Latino and Local Pressure Prompts Shift by Senators De Leon and Lara on Statewide Bag Ban

ban-the-bag-351This year marks a turning point for California’s economic and political future as Latinos are set to surpass white non-Hispanics for the first time to become a plurality of the state population. This demographic shift presents new opportunities for Latino communities and their elected officials to shape our state’s legislative agenda and continue California’s important role as a national thought leader, innovator, and policy incubator.

Last week’s about-face by Senators Kevin De Leon and Ricardo Lara to co-author SB 270, the statewide ban on polluting single-use plastic bags, came in part because Latinos led local communities’ demand for the bill’s passage. The announcement of the breakthrough for the statewide bag ban by Senator Alex Padilla, also an Angeleno, coincided with a statement by the Latino Coalition for a California Bag Ban supporting the effort.

Latinos in the Los Angeles districts of both senators also played a critical role conveying supporter’s voices on the urgency and importance of the statewide bag ban to the public, the press, and policy makers.

Latinos were among local activists who passed a series of 15 neighborhood council resolutions throughout Los Angeles calling for the statewide ban. Several cited the abundance of single-use bags lining the Los Angeles River, which flows through communities represented by De Leon and Lara, and highlighted the need for a statewide policy to reinforce local bag bans and reduce trash in waterways.

More than 90 California localities have banned single-use plastic bags. Los Angeles, the largest city to do so, imposed its ban beginning this year following similar bans throughout Southern California, including Long Beach, Pasadena, Huntington Beach, and unincorporated Los Angeles County.

The sophisticated push from the community thwarted efforts by polluters and their public-relations team to distort the issue with cliche arguments that pit jobs against the environment. Supervisor Gloria Molina, who represents unincorporated East Los Angeles, noted in a recent oped that, since the dawn of the environmental movement, opponents have tried to stop progress by exaggerating economic impacts. (SB 270} opponents claimed over 350 jobs would be lost — when the actual number turned out to be around 15.

Recent polls indicate that Latinos by wide margins back legislation to curb pollution, climate change, and other environmental problems.  Only support for immigration reform surpasses Latinos’ pro-environment values.

Latinos understand that protecting our environment is not an obstacle to growing successful businesses. Supporting green solutions and products, like reusable bags and the state’s growing industry to manufacture and market them, creates much-needed jobs.

The emergence of a strong anti-pollution, pro-environment voice within the Latino community – able to break through industry talking points and hold lawmakers accountable – is over due for Los Angeles and California. Humane and earth-friendly resolutions to many complex policy issues, from airborne toxin eradication to water safety and sustainability, are more likely to succeed with engaged, progressive grassroots leadership from Latino communities throughout our state.

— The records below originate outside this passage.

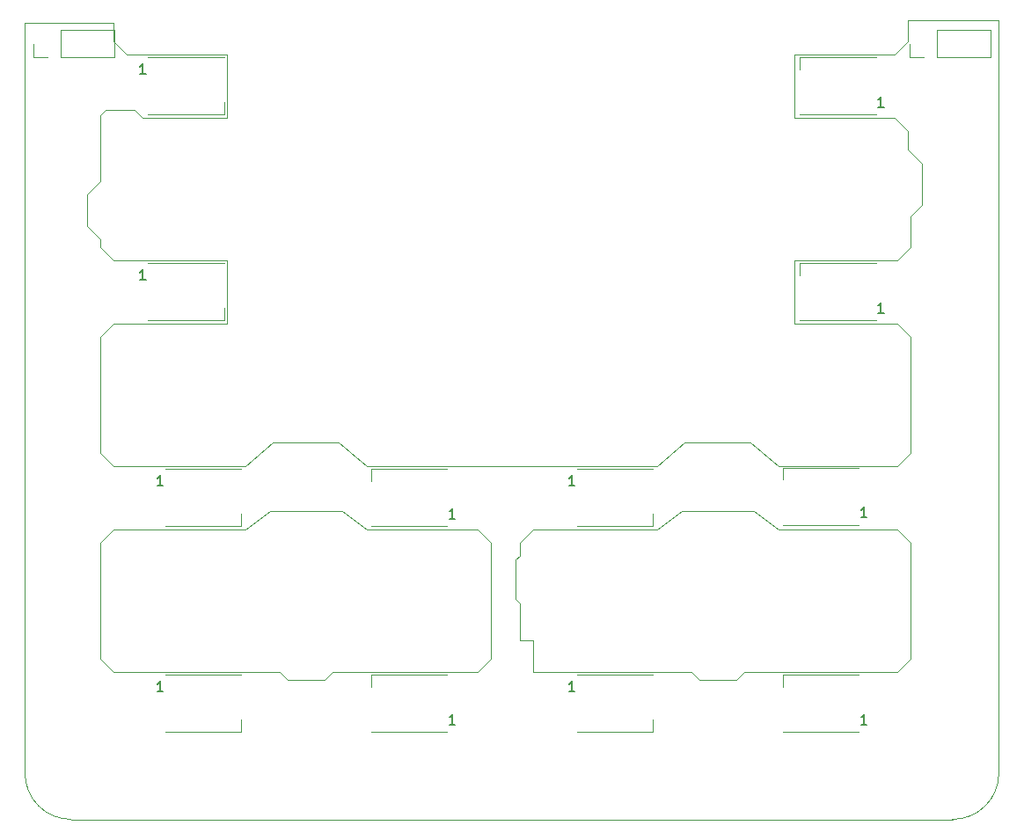
<source format=gbr>
G04 #@! TF.GenerationSoftware,KiCad,Pcbnew,(5.1.6)-1*
G04 #@! TF.CreationDate,2020-07-03T23:32:41-07:00*
G04 #@! TF.ProjectId,daughter,64617567-6874-4657-922e-6b696361645f,rev?*
G04 #@! TF.SameCoordinates,Original*
G04 #@! TF.FileFunction,Legend,Top*
G04 #@! TF.FilePolarity,Positive*
%FSLAX46Y46*%
G04 Gerber Fmt 4.6, Leading zero omitted, Abs format (unit mm)*
G04 Created by KiCad (PCBNEW (5.1.6)-1) date 2020-07-03 23:32:41*
%MOMM*%
%LPD*%
G01*
G04 APERTURE LIST*
G04 #@! TA.AperFunction,Profile*
%ADD10C,0.050000*%
G04 #@! TD*
G04 #@! TA.AperFunction,Profile*
%ADD11C,0.120000*%
G04 #@! TD*
%ADD12C,0.120000*%
%ADD13C,0.150000*%
G04 APERTURE END LIST*
D10*
X167005000Y-81851500D02*
X173355000Y-81851500D01*
X176022000Y-84074000D02*
X173355000Y-81851500D01*
X164338000Y-84074000D02*
X167005000Y-81851500D01*
X173672500Y-88455500D02*
X166687500Y-88455500D01*
X176022000Y-90170000D02*
X173672500Y-88455500D01*
X164338000Y-90170000D02*
X166687500Y-88455500D01*
X127381000Y-81851500D02*
X133731000Y-81851500D01*
X134048500Y-88455500D02*
X127063500Y-88455500D01*
X136398000Y-90170000D02*
X134048500Y-88455500D01*
X136398000Y-84074000D02*
X133731000Y-81851500D01*
X124714000Y-84074000D02*
X127381000Y-81851500D01*
X124714000Y-90170000D02*
X127063500Y-88455500D01*
X107950000Y-118110000D02*
X192786000Y-118110000D01*
X197231000Y-41148000D02*
X196596000Y-41148000D01*
X197231000Y-113665000D02*
X197231000Y-41148000D01*
X103505000Y-41402000D02*
X104140000Y-41402000D01*
X103505000Y-113665000D02*
X103505000Y-41402000D01*
D11*
X107950000Y-118110000D02*
G75*
G02*
X103505000Y-113665000I0J4445000D01*
G01*
X197231000Y-113665000D02*
G75*
G02*
X192786000Y-118110000I-4445000J0D01*
G01*
D10*
X188468000Y-41148000D02*
X196596000Y-41148000D01*
X188468000Y-43180000D02*
X188468000Y-41148000D01*
X187198000Y-44450000D02*
X188468000Y-43180000D01*
X177546000Y-44450000D02*
X187198000Y-44450000D01*
X177546000Y-50546000D02*
X177546000Y-44450000D01*
X187198000Y-50546000D02*
X177546000Y-50546000D01*
X188468000Y-51816000D02*
X187198000Y-50546000D01*
X188468000Y-53594000D02*
X188468000Y-51816000D01*
X189865000Y-54991000D02*
X188468000Y-53594000D01*
X189865000Y-58928000D02*
X189865000Y-54991000D01*
X188722000Y-60071000D02*
X189865000Y-58928000D01*
X188722000Y-62992000D02*
X188722000Y-60071000D01*
X187452000Y-64262000D02*
X188722000Y-62992000D01*
X177546000Y-64262000D02*
X187452000Y-64262000D01*
X177546000Y-70358000D02*
X177546000Y-64262000D01*
X187452000Y-70358000D02*
X177546000Y-70358000D01*
X188722000Y-71628000D02*
X187452000Y-70358000D01*
X188722000Y-82804000D02*
X188722000Y-71628000D01*
X187452000Y-84074000D02*
X188722000Y-82804000D01*
X176022000Y-84074000D02*
X187452000Y-84074000D01*
X187452000Y-90170000D02*
X176022000Y-90170000D01*
X188722000Y-91440000D02*
X187452000Y-90170000D01*
X188722000Y-102616000D02*
X188722000Y-91440000D01*
X187452000Y-103886000D02*
X188722000Y-102616000D01*
X172720000Y-103886000D02*
X187452000Y-103886000D01*
X171958000Y-104648000D02*
X172720000Y-103886000D01*
X168402000Y-104648000D02*
X171958000Y-104648000D01*
X167640000Y-103886000D02*
X168402000Y-104648000D01*
X152400000Y-103886000D02*
X167640000Y-103886000D01*
X152400000Y-100838000D02*
X152400000Y-103886000D01*
X151130000Y-100838000D02*
X152400000Y-100838000D01*
X151130000Y-97282000D02*
X151130000Y-100838000D01*
X150749000Y-96901000D02*
X151130000Y-97282000D01*
X150749000Y-93091000D02*
X150749000Y-96901000D01*
X151130000Y-92710000D02*
X150749000Y-93091000D01*
X151130000Y-91440000D02*
X151130000Y-92710000D01*
X152400000Y-90170000D02*
X151130000Y-91440000D01*
X164338000Y-90170000D02*
X152400000Y-90170000D01*
X136398000Y-84074000D02*
X164338000Y-84074000D01*
X147066000Y-90170000D02*
X136398000Y-90170000D01*
X148336000Y-91440000D02*
X147066000Y-90170000D01*
X148336000Y-102616000D02*
X148336000Y-91440000D01*
X147066000Y-103886000D02*
X148336000Y-102616000D01*
X133096000Y-103886000D02*
X147066000Y-103886000D01*
X132334000Y-104648000D02*
X133096000Y-103886000D01*
X128778000Y-104648000D02*
X132334000Y-104648000D01*
X128016000Y-103886000D02*
X128778000Y-104648000D01*
X112014000Y-103886000D02*
X128016000Y-103886000D01*
X110744000Y-102616000D02*
X112014000Y-103886000D01*
X110744000Y-91440000D02*
X110744000Y-102616000D01*
X112014000Y-90170000D02*
X110744000Y-91440000D01*
X124714000Y-90170000D02*
X112014000Y-90170000D01*
X112014000Y-84074000D02*
X124714000Y-84074000D01*
X110744000Y-82804000D02*
X112014000Y-84074000D01*
X110744000Y-71628000D02*
X110744000Y-82804000D01*
X112014000Y-70358000D02*
X110744000Y-71628000D01*
X122936000Y-70358000D02*
X112014000Y-70358000D01*
X122936000Y-64262000D02*
X122936000Y-70358000D01*
X112014000Y-64262000D02*
X122936000Y-64262000D01*
X110744000Y-62992000D02*
X112014000Y-64262000D01*
X110744000Y-62230000D02*
X110744000Y-62992000D01*
X109474000Y-60960000D02*
X110744000Y-62230000D01*
X109474000Y-57912000D02*
X109474000Y-60960000D01*
X110744000Y-56642000D02*
X109474000Y-57912000D01*
X110744000Y-50292000D02*
X110744000Y-56642000D01*
X111252000Y-49784000D02*
X110744000Y-50292000D01*
X114046000Y-49784000D02*
X111252000Y-49784000D01*
X114808000Y-50546000D02*
X114046000Y-49784000D01*
X122936000Y-50546000D02*
X114808000Y-50546000D01*
X122936000Y-44450000D02*
X122936000Y-50546000D01*
X113284000Y-44450000D02*
X122936000Y-44450000D01*
X112014000Y-43180000D02*
X113284000Y-44450000D01*
X112014000Y-41402000D02*
X112014000Y-43180000D01*
X104140000Y-41402000D02*
X112014000Y-41402000D01*
D12*
X104334000Y-44764000D02*
X104334000Y-43434000D01*
X105664000Y-44764000D02*
X104334000Y-44764000D01*
X106934000Y-44764000D02*
X106934000Y-42104000D01*
X106934000Y-42104000D02*
X112074000Y-42104000D01*
X106934000Y-44764000D02*
X112074000Y-44764000D01*
X112074000Y-44764000D02*
X112074000Y-42104000D01*
X136812000Y-84372000D02*
X136812000Y-85522000D01*
X144112000Y-84372000D02*
X136812000Y-84372000D01*
X144112000Y-89872000D02*
X136812000Y-89872000D01*
X124300000Y-109684000D02*
X124300000Y-108534000D01*
X117000000Y-109684000D02*
X124300000Y-109684000D01*
X117000000Y-104184000D02*
X124300000Y-104184000D01*
X117000000Y-84372000D02*
X124300000Y-84372000D01*
X117000000Y-89872000D02*
X124300000Y-89872000D01*
X124300000Y-89872000D02*
X124300000Y-88722000D01*
X122649000Y-70060000D02*
X122649000Y-68910000D01*
X115349000Y-70060000D02*
X122649000Y-70060000D01*
X115349000Y-64560000D02*
X122649000Y-64560000D01*
X122649000Y-50248000D02*
X122649000Y-49098000D01*
X115349000Y-50248000D02*
X122649000Y-50248000D01*
X115349000Y-44748000D02*
X122649000Y-44748000D01*
X156624000Y-104184000D02*
X163924000Y-104184000D01*
X156624000Y-109684000D02*
X163924000Y-109684000D01*
X163924000Y-109684000D02*
X163924000Y-108534000D01*
X156624000Y-84372000D02*
X163924000Y-84372000D01*
X156624000Y-89872000D02*
X163924000Y-89872000D01*
X163924000Y-89872000D02*
X163924000Y-88722000D01*
X136812000Y-104184000D02*
X136812000Y-105334000D01*
X144112000Y-104184000D02*
X136812000Y-104184000D01*
X144112000Y-109684000D02*
X136812000Y-109684000D01*
X185387000Y-50248000D02*
X178087000Y-50248000D01*
X185387000Y-44748000D02*
X178087000Y-44748000D01*
X178087000Y-44748000D02*
X178087000Y-45898000D01*
X185387000Y-70060000D02*
X178087000Y-70060000D01*
X185387000Y-64560000D02*
X178087000Y-64560000D01*
X178087000Y-64560000D02*
X178087000Y-65710000D01*
X176436000Y-84245000D02*
X176436000Y-85395000D01*
X183736000Y-84245000D02*
X176436000Y-84245000D01*
X183736000Y-89745000D02*
X176436000Y-89745000D01*
X183736000Y-109684000D02*
X176436000Y-109684000D01*
X183736000Y-104184000D02*
X176436000Y-104184000D01*
X176436000Y-104184000D02*
X176436000Y-105334000D01*
X188662000Y-44764000D02*
X188662000Y-43434000D01*
X189992000Y-44764000D02*
X188662000Y-44764000D01*
X191262000Y-44764000D02*
X191262000Y-42104000D01*
X191262000Y-42104000D02*
X196402000Y-42104000D01*
X191262000Y-44764000D02*
X196402000Y-44764000D01*
X196402000Y-44764000D02*
X196402000Y-42104000D01*
D13*
X144897714Y-89174380D02*
X144326285Y-89174380D01*
X144612000Y-89174380D02*
X144612000Y-88174380D01*
X144516761Y-88317238D01*
X144421523Y-88412476D01*
X144326285Y-88460095D01*
X116785714Y-105786380D02*
X116214285Y-105786380D01*
X116500000Y-105786380D02*
X116500000Y-104786380D01*
X116404761Y-104929238D01*
X116309523Y-105024476D01*
X116214285Y-105072095D01*
X116785714Y-85974380D02*
X116214285Y-85974380D01*
X116500000Y-85974380D02*
X116500000Y-84974380D01*
X116404761Y-85117238D01*
X116309523Y-85212476D01*
X116214285Y-85260095D01*
X115134714Y-66162380D02*
X114563285Y-66162380D01*
X114849000Y-66162380D02*
X114849000Y-65162380D01*
X114753761Y-65305238D01*
X114658523Y-65400476D01*
X114563285Y-65448095D01*
X115134714Y-46350380D02*
X114563285Y-46350380D01*
X114849000Y-46350380D02*
X114849000Y-45350380D01*
X114753761Y-45493238D01*
X114658523Y-45588476D01*
X114563285Y-45636095D01*
X156409714Y-105786380D02*
X155838285Y-105786380D01*
X156124000Y-105786380D02*
X156124000Y-104786380D01*
X156028761Y-104929238D01*
X155933523Y-105024476D01*
X155838285Y-105072095D01*
X156409714Y-85974380D02*
X155838285Y-85974380D01*
X156124000Y-85974380D02*
X156124000Y-84974380D01*
X156028761Y-85117238D01*
X155933523Y-85212476D01*
X155838285Y-85260095D01*
X144897714Y-108986380D02*
X144326285Y-108986380D01*
X144612000Y-108986380D02*
X144612000Y-107986380D01*
X144516761Y-108129238D01*
X144421523Y-108224476D01*
X144326285Y-108272095D01*
X186172714Y-49550380D02*
X185601285Y-49550380D01*
X185887000Y-49550380D02*
X185887000Y-48550380D01*
X185791761Y-48693238D01*
X185696523Y-48788476D01*
X185601285Y-48836095D01*
X186172714Y-69362380D02*
X185601285Y-69362380D01*
X185887000Y-69362380D02*
X185887000Y-68362380D01*
X185791761Y-68505238D01*
X185696523Y-68600476D01*
X185601285Y-68648095D01*
X184521714Y-89047380D02*
X183950285Y-89047380D01*
X184236000Y-89047380D02*
X184236000Y-88047380D01*
X184140761Y-88190238D01*
X184045523Y-88285476D01*
X183950285Y-88333095D01*
X184521714Y-108986380D02*
X183950285Y-108986380D01*
X184236000Y-108986380D02*
X184236000Y-107986380D01*
X184140761Y-108129238D01*
X184045523Y-108224476D01*
X183950285Y-108272095D01*
M02*

</source>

Passage of SB 270 will signify a turning point for California’s Latinos, who now embrace their crucial role as leaders in the environmental movement.

Richard Xavier Corral


  1. John McMahon says

    I quit using these single-use bags years ago. I just bring my own; it is that simple. I am happy that community members are taking the lead since our elected officials on this side of town can’t seem to get it together.

  2. alwaysthink says

    I live in a county that imposed a 10 cent bag charge a couple of years ago. I has worked. If you really, really need a bag you can buy one. But it’s not done very much as we all now carry our reuseable bag.